Pas de doute, cette éducation involontaire est un grand danger social ; c’est une restriction de la liberté qui prend son origine dans la vie de tous les jours et qui se fait sentir, avec toute la force contiinuelle de la vie réelle. Je le répète, cette éducation est un grand danger, mais pour qui ? Est-elle dangereuse pour le bourgeois réactionnaire qui préfère l’homme servile ; mais pour le capitaliste dont le profit vient de l’ouvrier qui n’ose pas s’opposer à son exploitation ; pour le militariste qui aime la subordination ? Pour décider en pareille matière il faut déjà franchir le domaine purement démagogique ; cette décision est politique et c’est pourquoi celui qui aspire à créer pour les enfants prolétaires un état d’équilibre pédagogique se heurte aussitôt à la résistance de la société existante.

Toute éducation qui mérite ce nom, tend et doit tendre à éveiller la compréhension des valeurs sociales. L’enfant ne comprend pas encore la langue des notions abstraites. Vous n’introduisez un idéal dans les cœurs de vos enfants que par l’exemple et par une véritable activité idéale ; vous n’inculquerez à l’enfant la foi dans la vie que par une vie qui encourage son espoir, qui justifie sa foi. Pendant deux mille ans on a prêché : « Tu ne tueras point » et ceux qui ont prêché cet idéal de paix ont eux-mêmes béni la guerre, la grande tuerie mondiale. La guerre mondiale et la brutalité du fascisme ne sont pas un échec de l’idéal humain mais un échec d’une éducation verbale et de ses prêcheurs laïques et religieux. C’est donc l’intérêt absolu de notre classe d’ouvrir les yeux de nos enfants sur les réalités de la société présente avec tous les problèmes que l’antagonisme de notre société nous impose à nous et à nos enfants.

L’éducation nouvelle ne procède donc pas d’une décision politique, a priori. L’enfant ne se développe pas dans une zone extérieure à la vie de la société. Le paradis des enfants est une illusion. L’enfant vit et se développe dans la vie sociale même ; les antagonistes de cette vie de chaque jour le lèsent comme les adultes ; les bas salaires, le chômage qui pèsent sur les parents, provoquent pour l’enfant les mêmes privations.

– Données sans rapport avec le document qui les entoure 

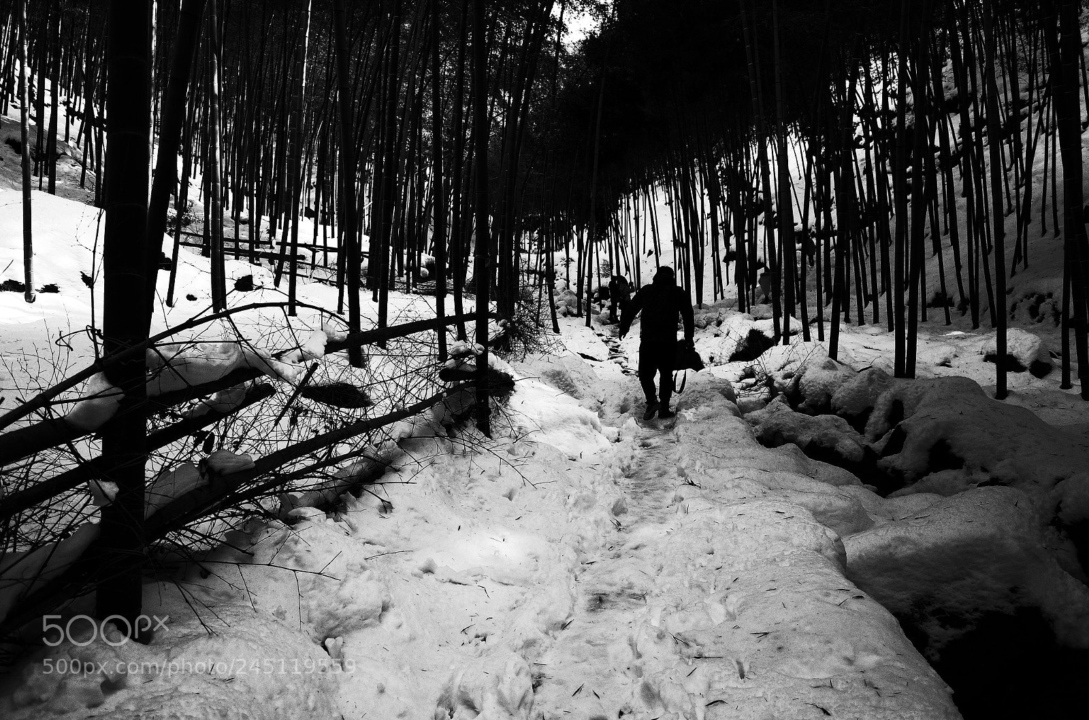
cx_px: 544
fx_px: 845
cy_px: 360
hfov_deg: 65.6
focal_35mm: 28
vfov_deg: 46.2
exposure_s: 1/400
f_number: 2.8
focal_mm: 18.3
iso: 100
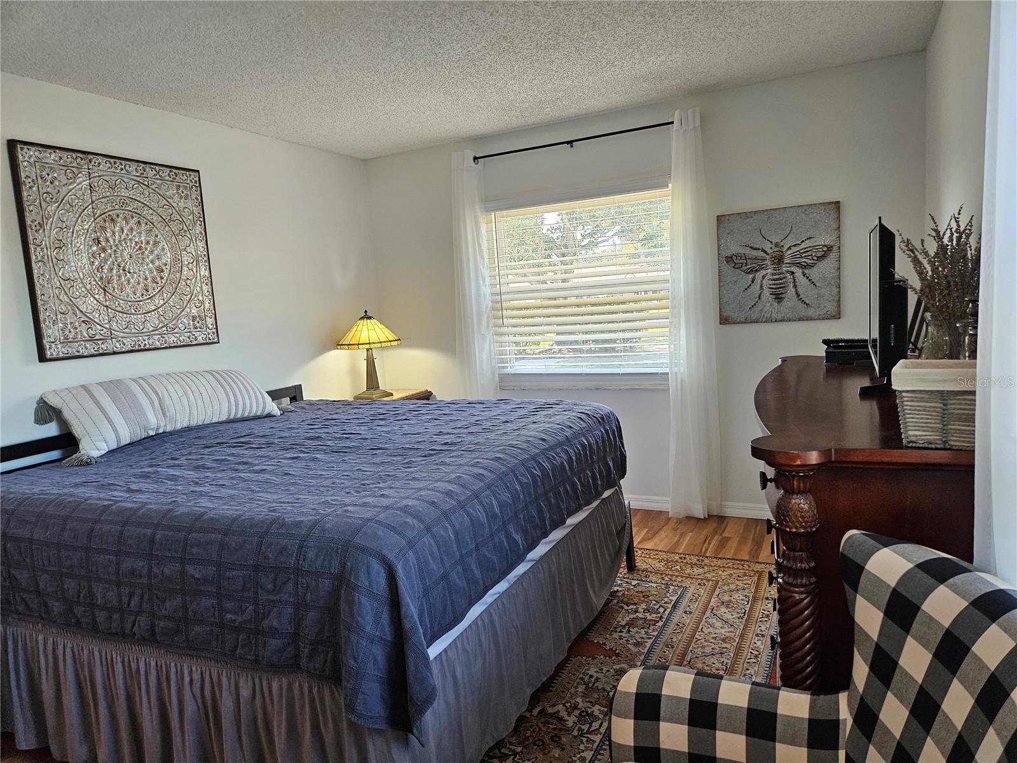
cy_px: 382
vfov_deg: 58.9
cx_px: 508
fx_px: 676
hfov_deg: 73.9
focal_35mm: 23
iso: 200
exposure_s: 1/120
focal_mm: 5.4
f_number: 1.8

Notre époque a besoin d’êtres résolus à lutter pour la libération des victimes de l’injustice sociale, à transformer un monde dont l’état est devenu insupportable et indigne. C’est pourquoi l’éducation socialiste n’est pas seulement un idéal mais une réalisation de cet idéal. Elle constitue donc une nécessité absolue pour la classe ouvrière el pour l’humanité de notre époque.